What to produce >> In the listing below, find each line with the string "down" and report it.

[[ Available data open ]]

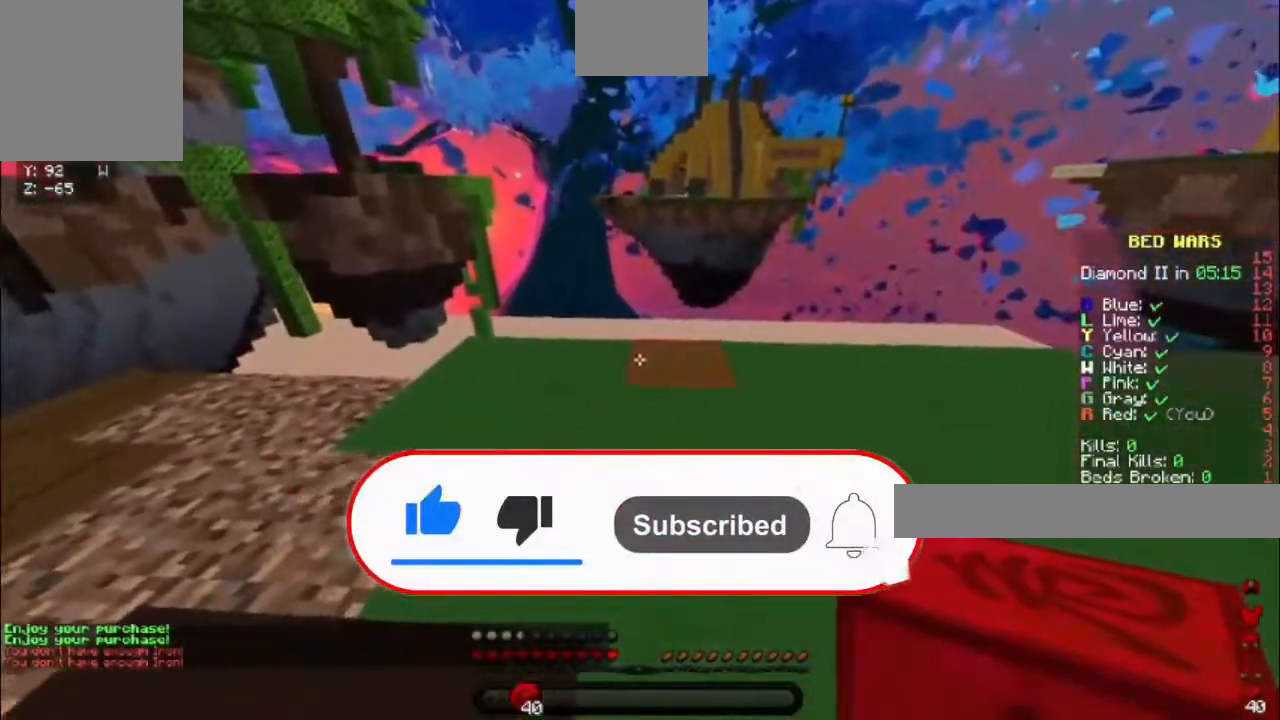
{"keys": [], "events": []}
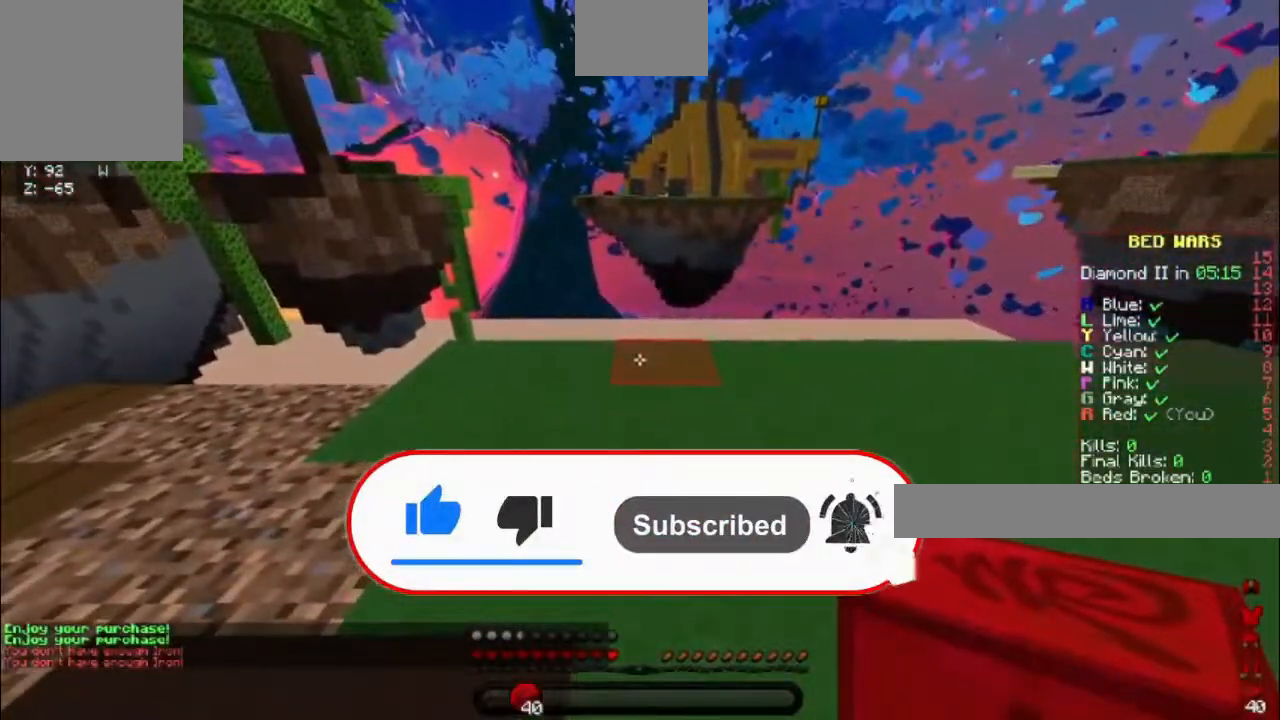
{"keys": ["a"], "events": [[183, "a", "down"]]}
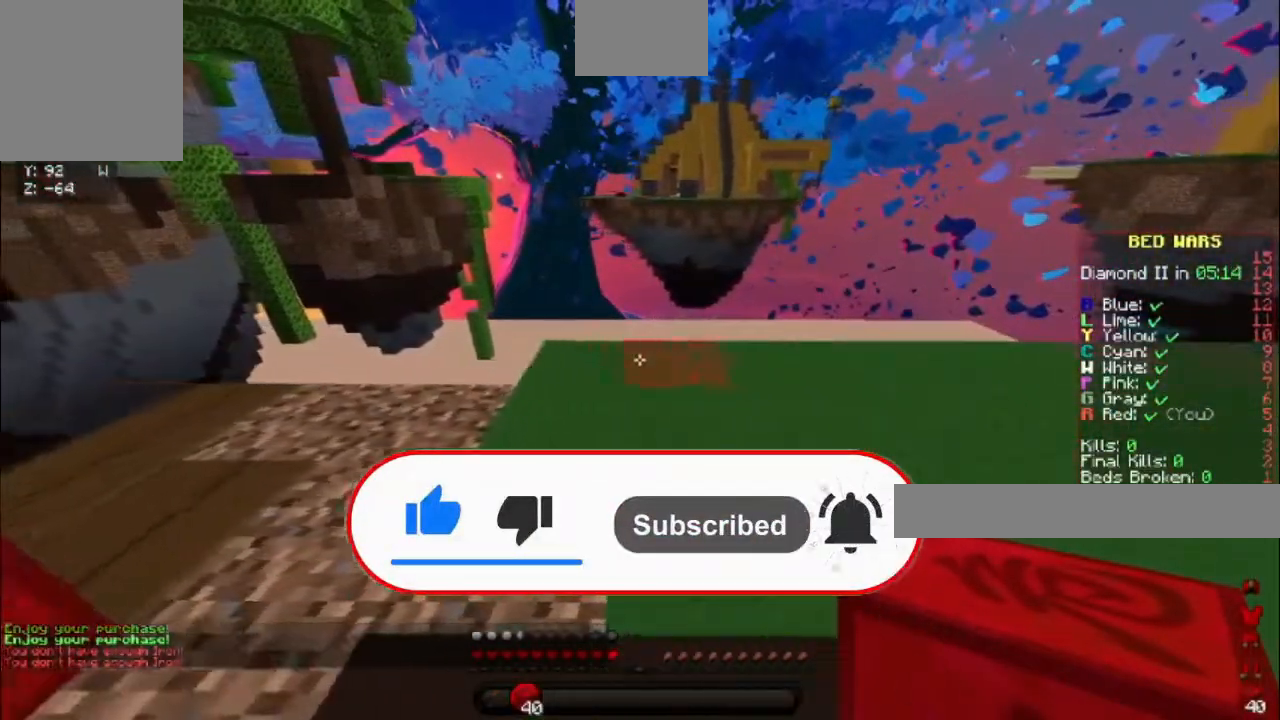
{"keys": ["a"], "events": [[67, "a", "up"], [200, "d", "down"], [367, "d", "up"], [417, "a", "down"]]}
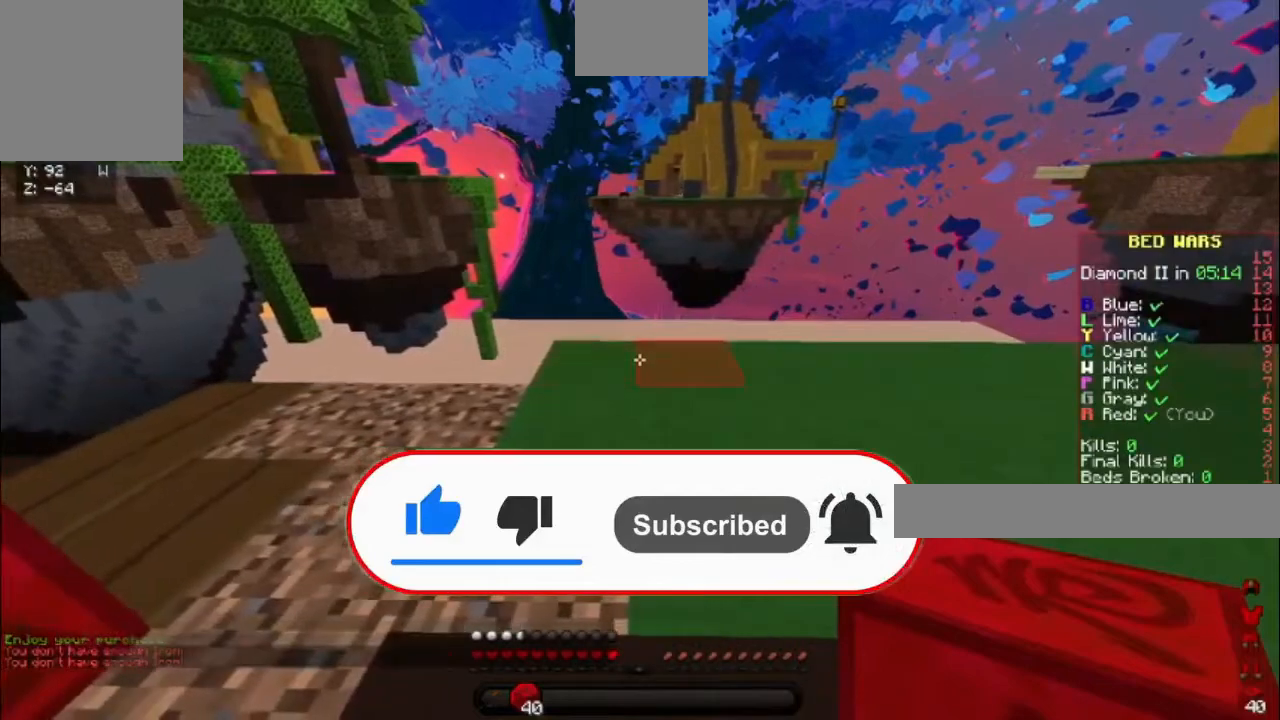
{"keys": [], "events": [[83, "a", "up"]]}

[[ Available data closed ]]

Exercise solution >>
{"keys": ["a"], "events": [[183, "a", "down"]]}
{"keys": ["a"], "events": [[67, "a", "up"], [200, "d", "down"], [367, "d", "up"], [417, "a", "down"]]}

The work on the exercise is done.